Data records:
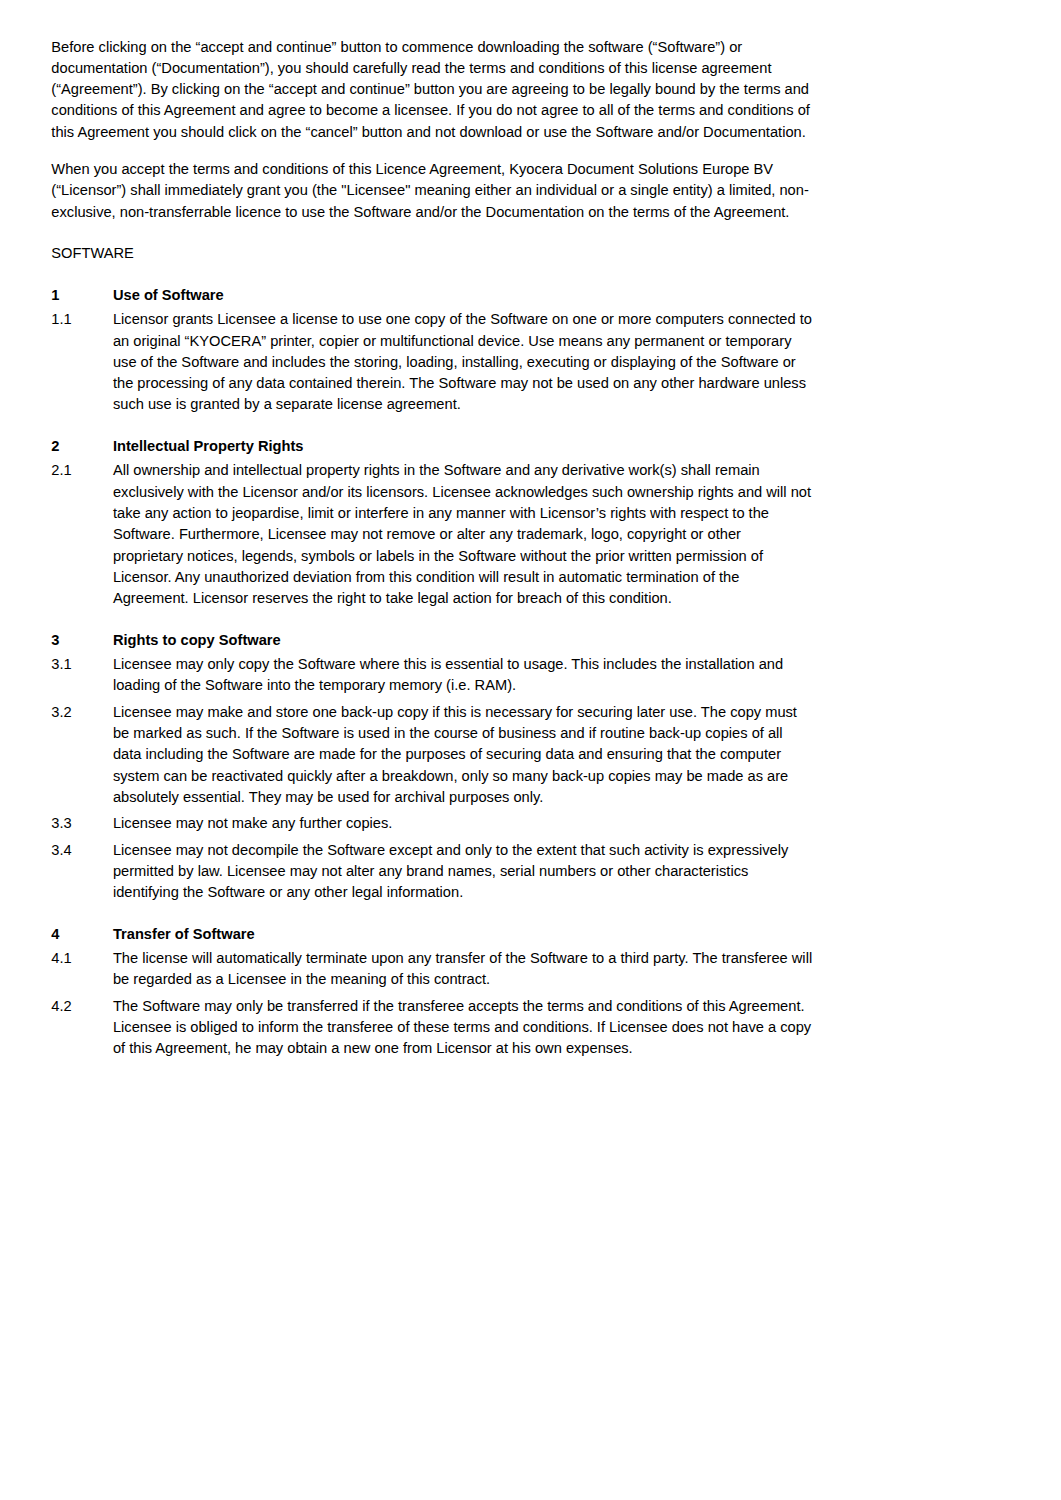Before clicking on the “accept and continue” button to commence downloading the software (“Software”) or documentation (“Documentation”), you should carefully read the terms and conditions of this license agreement (“Agreement”). By clicking on the “accept and continue” button you are agreeing to be legally bound by the terms and conditions of this Agreement and agree to become a licensee. If you do not agree to all of the terms and conditions of this Agreement you should click on the “cancel” button and not download or use the Software and/or Documentation.
When you accept the terms and conditions of this Licence Agreement, Kyocera Document Solutions Europe BV (“Licensor”) shall immediately grant you (the "Licensee" meaning either an individual or a single entity) a limited, non-exclusive, non-transferrable licence to use the Software and/or the Documentation on the terms of the Agreement.
SOFTWARE
1 Use of Software
1.1 Licensor grants Licensee a license to use one copy of the Software on one or more computers connected to an original “KYOCERA” printer, copier or multifunctional device. Use means any permanent or temporary use of the Software and includes the storing, loading, installing, executing or displaying of the Software or the processing of any data contained therein. The Software may not be used on any other hardware unless such use is granted by a separate license agreement.
2 Intellectual Property Rights
2.1 All ownership and intellectual property rights in the Software and any derivative work(s) shall remain exclusively with the Licensor and/or its licensors. Licensee acknowledges such ownership rights and will not take any action to jeopardise, limit or interfere in any manner with Licensor’s rights with respect to the Software. Furthermore, Licensee may not remove or alter any trademark, logo, copyright or other proprietary notices, legends, symbols or labels in the Software without the prior written permission of Licensor. Any unauthorized deviation from this condition will result in automatic termination of the Agreement. Licensor reserves the right to take legal action for breach of this condition.
3 Rights to copy Software
3.1 Licensee may only copy the Software where this is essential to usage. This includes the installation and loading of the Software into the temporary memory (i.e. RAM).
3.2 Licensee may make and store one back-up copy if this is necessary for securing later use. The copy must be marked as such. If the Software is used in the course of business and if routine back-up copies of all data including the Software are made for the purposes of securing data and ensuring that the computer system can be reactivated quickly after a breakdown, only so many back-up copies may be made as are absolutely essential. They may be used for archival purposes only.
3.3 Licensee may not make any further copies.
3.4 Licensee may not decompile the Software except and only to the extent that such activity is expressively permitted by law. Licensee may not alter any brand names, serial numbers or other characteristics identifying the Software or any other legal information.
4 Transfer of Software
4.1 The license will automatically terminate upon any transfer of the Software to a third party. The transferee will be regarded as a Licensee in the meaning of this contract.
4.2 The Software may only be transferred if the transferee accepts the terms and conditions of this Agreement. Licensee is obliged to inform the transferee of these terms and conditions. If Licensee does not have a copy of this Agreement, he may obtain a new one from Licensor at his own expenses.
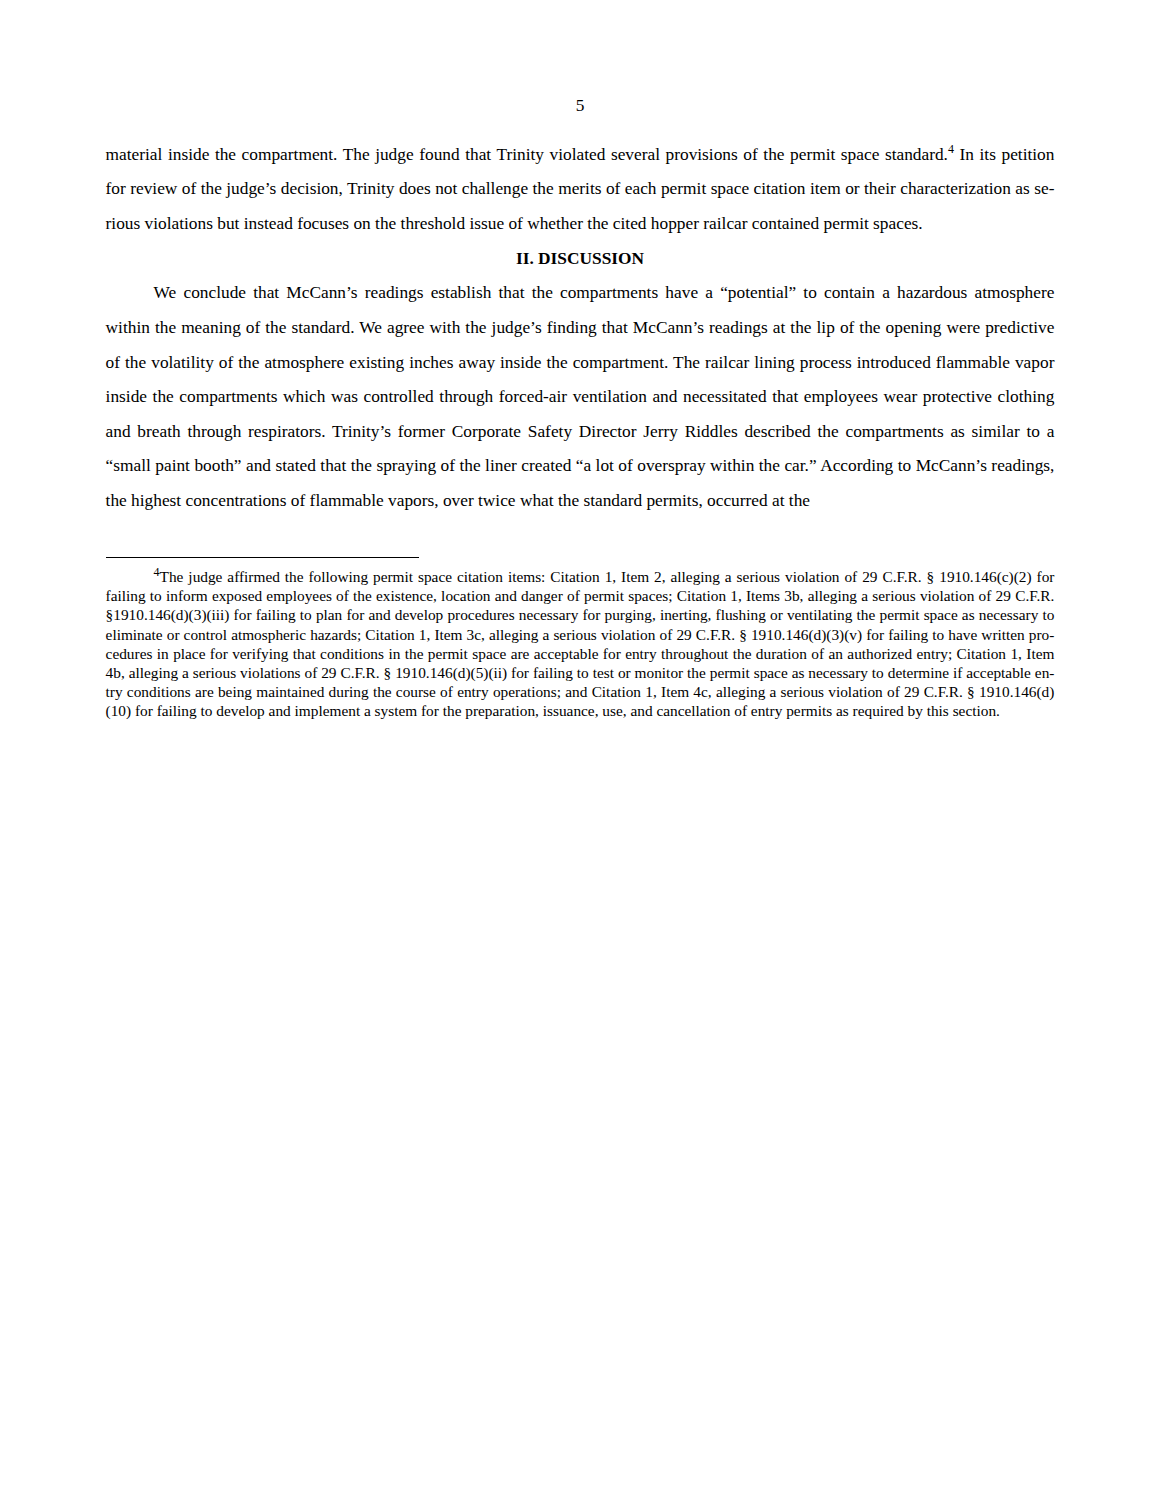5
material inside the compartment. The judge found that Trinity violated several provisions of the permit space standard.4 In its petition for review of the judge’s decision, Trinity does not challenge the merits of each permit space citation item or their characterization as serious violations but instead focuses on the threshold issue of whether the cited hopper railcar contained permit spaces.
II. DISCUSSION
We conclude that McCann’s readings establish that the compartments have a “potential” to contain a hazardous atmosphere within the meaning of the standard. We agree with the judge’s finding that McCann’s readings at the lip of the opening were predictive of the volatility of the atmosphere existing inches away inside the compartment. The railcar lining process introduced flammable vapor inside the compartments which was controlled through forced-air ventilation and necessitated that employees wear protective clothing and breath through respirators. Trinity’s former Corporate Safety Director Jerry Riddles described the compartments as similar to a “small paint booth” and stated that the spraying of the liner created “a lot of overspray within the car.” According to McCann’s readings, the highest concentrations of flammable vapors, over twice what the standard permits, occurred at the
4The judge affirmed the following permit space citation items: Citation 1, Item 2, alleging a serious violation of 29 C.F.R. § 1910.146(c)(2) for failing to inform exposed employees of the existence, location and danger of permit spaces; Citation 1, Items 3b, alleging a serious violation of 29 C.F.R. §1910.146(d)(3)(iii) for failing to plan for and develop procedures necessary for purging, inerting, flushing or ventilating the permit space as necessary to eliminate or control atmospheric hazards; Citation 1, Item 3c, alleging a serious violation of 29 C.F.R. § 1910.146(d)(3)(v) for failing to have written procedures in place for verifying that conditions in the permit space are acceptable for entry throughout the duration of an authorized entry; Citation 1, Item 4b, alleging a serious violations of 29 C.F.R. § 1910.146(d)(5)(ii) for failing to test or monitor the permit space as necessary to determine if acceptable entry conditions are being maintained during the course of entry operations; and Citation 1, Item 4c, alleging a serious violation of 29 C.F.R. § 1910.146(d)(10) for failing to develop and implement a system for the preparation, issuance, use, and cancellation of entry permits as required by this section.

- _Exercise details_:
All the lines above must be written out exactly, without a single picture.

- _Your response_:
Before clicking on the “accept and continue” button to commence downloading the software (“Software”) or documentation (“Documentation”), you should carefully read the terms and conditions of this license agreement (“Agreement”). By clicking on the “accept and continue” button you are agreeing to be legally bound by the terms and conditions of this Agreement and agree to become a licensee. If you do not agree to all of the terms and conditions of this Agreement you should click on the “cancel” button and not download or use the Software and/or Documentation.
When you accept the terms and conditions of this Licence Agreement, Kyocera Document Solutions Europe BV (“Licensor”) shall immediately grant you (the "Licensee" meaning either an individual or a single entity) a limited, non-exclusive, non-transferrable licence to use the Software and/or the Documentation on the terms of the Agreement.
SOFTWARE
1 Use of Software
1.1 Licensor grants Licensee a license to use one copy of the Software on one or more computers connected to an original “KYOCERA” printer, copier or multifunctional device. Use means any permanent or temporary use of the Software and includes the storing, loading, installing, executing or displaying of the Software or the processing of any data contained therein. The Software may not be used on any other hardware unless such use is granted by a separate license agreement.
2 Intellectual Property Rights
2.1 All ownership and intellectual property rights in the Software and any derivative work(s) shall remain exclusively with the Licensor and/or its licensors. Licensee acknowledges such ownership rights and will not take any action to jeopardise, limit or interfere in any manner with Licensor’s rights with respect to the Software. Furthermore, Licensee may not remove or alter any trademark, logo, copyright or other proprietary notices, legends, symbols or labels in the Software without the prior written permission of Licensor. Any unauthorized deviation from this condition will result in automatic termination of the Agreement. Licensor reserves the right to take legal action for breach of this condition.
3 Rights to copy Software
3.1 Licensee may only copy the Software where this is essential to usage. This includes the installation and loading of the Software into the temporary memory (i.e. RAM).
3.2 Licensee may make and store one back-up copy if this is necessary for securing later use. The copy must be marked as such. If the Software is used in the course of business and if routine back-up copies of all data including the Software are made for the purposes of securing data and ensuring that the computer system can be reactivated quickly after a breakdown, only so many back-up copies may be made as are absolutely essential. They may be used for archival purposes only.
3.3 Licensee may not make any further copies.
3.4 Licensee may not decompile the Software except and only to the extent that such activity is expressively permitted by law. Licensee may not alter any brand names, serial numbers or other characteristics identifying the Software or any other legal information.
4 Transfer of Software
4.1 The license will automatically terminate upon any transfer of the Software to a third party. The transferee will be regarded as a Licensee in the meaning of this contract.
4.2 The Software may only be transferred if the transferee accepts the terms and conditions of this Agreement. Licensee is obliged to inform the transferee of these terms and conditions. If Licensee does not have a copy of this Agreement, he may obtain a new one from Licensor at his own expenses.
5
material inside the compartment. The judge found that Trinity violated several provisions of the permit space standard.4 In its petition for review of the judge’s decision, Trinity does not challenge the merits of each permit space citation item or their characterization as serious violations but instead focuses on the threshold issue of whether the cited hopper railcar contained permit spaces.
II. DISCUSSION
We conclude that McCann’s readings establish that the compartments have a “potential” to contain a hazardous atmosphere within the meaning of the standard. We agree with the judge’s finding that McCann’s readings at the lip of the opening were predictive of the volatility of the atmosphere existing inches away inside the compartment. The railcar lining process introduced flammable vapor inside the compartments which was controlled through forced-air ventilation and necessitated that employees wear protective clothing and breath through respirators. Trinity’s former Corporate Safety Director Jerry Riddles described the compartments as similar to a “small paint booth” and stated that the spraying of the liner created “a lot of overspray within the car.” According to McCann’s readings, the highest concentrations of flammable vapors, over twice what the standard permits, occurred at the
4The judge affirmed the following permit space citation items: Citation 1, Item 2, alleging a serious violation of 29 C.F.R. § 1910.146(c)(2) for failing to inform exposed employees of the existence, location and danger of permit spaces; Citation 1, Items 3b, alleging a serious violation of 29 C.F.R. §1910.146(d)(3)(iii) for failing to plan for and develop procedures necessary for purging, inerting, flushing or ventilating the permit space as necessary to eliminate or control atmospheric hazards; Citation 1, Item 3c, alleging a serious violation of 29 C.F.R. § 1910.146(d)(3)(v) for failing to have written procedures in place for verifying that conditions in the permit space are acceptable for entry throughout the duration of an authorized entry; Citation 1, Item 4b, alleging a serious violations of 29 C.F.R. § 1910.146(d)(5)(ii) for failing to test or monitor the permit space as necessary to determine if acceptable entry conditions are being maintained during the course of entry operations; and Citation 1, Item 4c, alleging a serious violation of 29 C.F.R. § 1910.146(d)(10) for failing to develop and implement a system for the preparation, issuance, use, and cancellation of entry permits as required by this section.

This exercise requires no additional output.